Too ambitious? Stanley Kubrick might have pulled it off, and I don’t just mean his never-realized proposal; you see glimmers of what might have been in a number of his films, from the sumptuous costumes and candlelit interiors of his Barry Lyndon (adapting lenses commissioned by NASA to photograph the dark side of the moon) to the massive military formations that climaxed Spartacus (Roman ancestor to Napoleon’s battle squares) to the harrowing violence shot with magisterial authority in both Paths of Glory and Full Metal Jacket. Kubrick, no stranger to the marshaling of endless detail and vast resources, was perhaps the perfect filmmaker to realize the military genius onscreen — not as sure about Napoleon’s other accomplishments, but if anyone could do it Kubrick can.

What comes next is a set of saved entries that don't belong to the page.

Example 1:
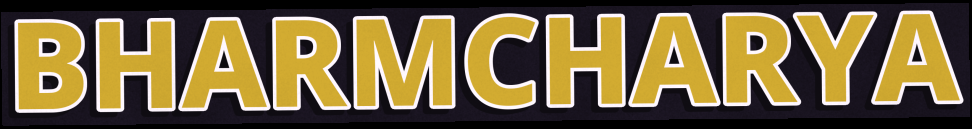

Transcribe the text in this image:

BHARMCHARYA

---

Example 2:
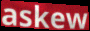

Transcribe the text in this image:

askew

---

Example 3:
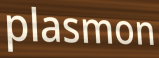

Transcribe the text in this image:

plasmon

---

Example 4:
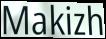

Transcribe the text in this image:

Makizh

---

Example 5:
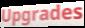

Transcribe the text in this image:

Upgrades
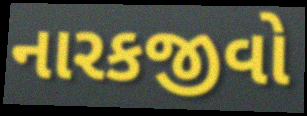
નારકજીવો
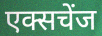
एक्सचेंज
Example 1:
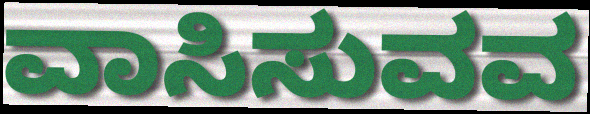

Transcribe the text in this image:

But if we’re talking a Napoleon film that best approximates the prodigious nature of the man — that was already been done, back in 1927. Abel Gance’s Napoleon is as impressive as Scott’s for far less money, arguably as impressive as anything Kubrick has ever done. Gance begins his film with the boy in military school, engaged in a snowball fight. Napoleon at 12 years old leads his hopelessly outnumbered schoolmates in a pitched battle; they overwhelm their enemies through bravado and sheer ferocity. Gance matches the boy’s fervor with a barrage of effects, from wide landscapes to huge closeups, hurtling handheld footage, and (in the sequence climax) a series of cuts so swift and strobelike it sends your heart racing.

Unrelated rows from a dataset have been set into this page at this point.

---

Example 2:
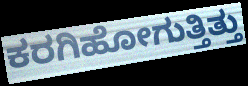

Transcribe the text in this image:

ಕರಗಿಹೋಗುತ್ತಿತ್ತು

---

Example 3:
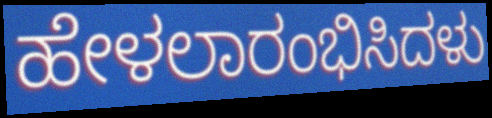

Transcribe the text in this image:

ಹೇಳಲಾರಂಭಿಸಿದಳು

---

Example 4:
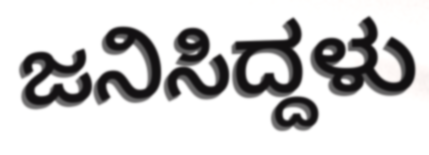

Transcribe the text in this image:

ಜನಿಸಿದ್ದಳು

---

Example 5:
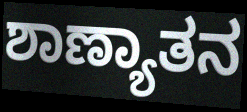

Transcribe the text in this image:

ಶಾಣ್ಯಾತನ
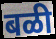
बळी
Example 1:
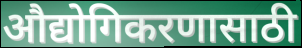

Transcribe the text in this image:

औद्योगिकरणासाठी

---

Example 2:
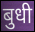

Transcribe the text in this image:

बुधी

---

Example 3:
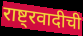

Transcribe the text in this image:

राष्ट्रवादीची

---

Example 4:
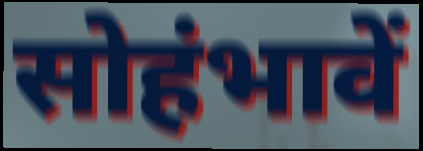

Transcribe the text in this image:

सोहंभावें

The snowball fight — which puts Scott’s entire war epic to shame — is merely the film’s amuse bouche. Gance proceeds to command his camera to do literally everything, from sitting astride a galloping horse to gliding over water (and sometimes underwater) to swinging like a pendulum over the French National Assembly, suggesting a political storm (which the director intercuts with Napoleon in a sailboat, negotiating a literal storm). Not content with shooting large arrays of soldiers he stretches the film frame itself, shooting not just with one camera but three, a prophecy of Cinemascope only more expressive (where Cinemascope usually projects a single image Gance would throw three, often tinted red, white, and blue [the colors of the French flag], often in violent counterpoint).
The film’s view of Napoleon may be even more simplistic than Scott’s — no English skepticism for this Frenchman — but one must remember Gance had originally proposed that this five-hour film be the first of six — a 30-hour epic, or more Napoleon than anything outside of a multivolume biography. Did Gance mean to insert darker threads in later installments? He certainly had the room.
Meanwhile we have Scott’s production which, for all its budget and historical revisionism, is a markedly timid effort, untouched by the taint of either genius or madness. Gance’s super-production is presently unavailable for streaming but folks are reportedly working on a seven-hour restoration, to be projected on a properly big screen. If I’m going to hold my breath for anything I’d hold it for that.